Bath: the Graveyard of Ambition
Malcolm Hill’s Bath: Graveyard of Ambition received its first full performance on Saturday 19th August 2017 at the Magdalen Chapel, Holloway, Bath BA2 4PX, starting at 6.30 (and ending at about 7.15 to give the audience time to get to other events). Bath Chamber Opera’s performance was to mark the opera’s leading tenor Robert Jack’s moving from Bath to Cambridge at the end of August.
Rob Jack
The comedy-opera is set in a medical waiting room in Bath, where various patients discuss their problems with the City: Seagulls, Pollution, Library-closures, Parking, etc.. v Georgian architecture, Walks along the river, the various Festivals.
After a brief Overture, four “professional patients” arrive who are instructed by a fierce receptionist to fill in a questionnaire about the surgery’s proposed move. The patients discuss problems about living in Bath before another patient arrives who happily announces he is leaving Bath. A depressed woman sings about how terrible the city is to her, and he unsuccessfully tries to console her. In contrast, a jubilant new character who has just moved to Bath arrives to register – she sings about how much she enjoys what she has seen so far. Enter an angry man who has just been splattered by a seagull: he complains about how futile the attempts seem to have been in controlling them. He is sent in to see the doctor, but soon returns in an even worse mood – all the doctor wanted was to discuss the surgery-move rather than consider his symptoms: “Here’s a pamphlet, goodbye”. There is a general outburst which the receptionist tries to quell. Then the doctor emerges: he is totally worn out and leaves. The receptionist and the new female patient conclude that few leave the city, even if they no longer have the energy.

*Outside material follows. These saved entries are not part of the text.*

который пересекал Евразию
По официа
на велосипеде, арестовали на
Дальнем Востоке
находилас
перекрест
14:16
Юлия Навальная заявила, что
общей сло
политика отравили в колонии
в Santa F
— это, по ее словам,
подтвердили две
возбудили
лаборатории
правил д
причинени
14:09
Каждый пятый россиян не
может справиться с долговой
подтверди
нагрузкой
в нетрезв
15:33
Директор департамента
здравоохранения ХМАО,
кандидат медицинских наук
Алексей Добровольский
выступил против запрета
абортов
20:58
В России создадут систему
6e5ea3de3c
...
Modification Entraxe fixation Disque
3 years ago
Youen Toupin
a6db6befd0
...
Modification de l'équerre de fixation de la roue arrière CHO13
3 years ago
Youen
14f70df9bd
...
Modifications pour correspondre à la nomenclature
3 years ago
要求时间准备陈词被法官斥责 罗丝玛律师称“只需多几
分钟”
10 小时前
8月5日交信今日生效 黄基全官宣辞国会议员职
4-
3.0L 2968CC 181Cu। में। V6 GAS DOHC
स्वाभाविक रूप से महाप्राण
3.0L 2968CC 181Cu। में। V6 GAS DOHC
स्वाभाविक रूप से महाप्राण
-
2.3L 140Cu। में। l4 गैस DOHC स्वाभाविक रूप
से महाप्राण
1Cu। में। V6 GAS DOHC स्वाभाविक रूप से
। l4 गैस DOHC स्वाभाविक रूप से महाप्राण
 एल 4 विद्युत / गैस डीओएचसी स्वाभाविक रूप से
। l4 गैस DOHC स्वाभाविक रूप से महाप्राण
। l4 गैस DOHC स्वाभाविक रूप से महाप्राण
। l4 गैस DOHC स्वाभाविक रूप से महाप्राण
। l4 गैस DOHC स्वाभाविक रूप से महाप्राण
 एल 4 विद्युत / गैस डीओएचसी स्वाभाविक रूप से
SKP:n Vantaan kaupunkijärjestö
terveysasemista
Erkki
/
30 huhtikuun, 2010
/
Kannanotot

The mostly neo-baroque comedy-opera is set in English and based on texts and tunes of the 17th and 18th centuries. Main parts were sung by Jane Hunt (a soprano who has just moved to Bath and likes everything about it), Katherine Lush (a mezzo who is really depressed), Robert Jack (tenor who is leaving the ‘Graveyard of Ambition’), Paul Feldwick (bass-baritone who has just received a ‘present’ from a seagull and is in a bad mood):
All the patients have to get past the fierce receptionist (Katharine Adams, soprano). Other singers included Alison Alexander (soprano who acts as Paul Feldwick’s carer), Mandy Shaw (contralto who leads the ‘professional patients’ who meet at the same time every week in the surgery’s waiting room and discuss current problems), the exhausted and exasperated doctor (John Gutteridge, bass), and various other patients (sung by members of the Chandos Singers).
On Friday 18th May 2018, Bath Chamber Opera performed the central scene from Bath: Graveyard of Ambition as part of Bath’s Festival-in-the-City, starting at 9.00 in Walcot St. Swithin’s.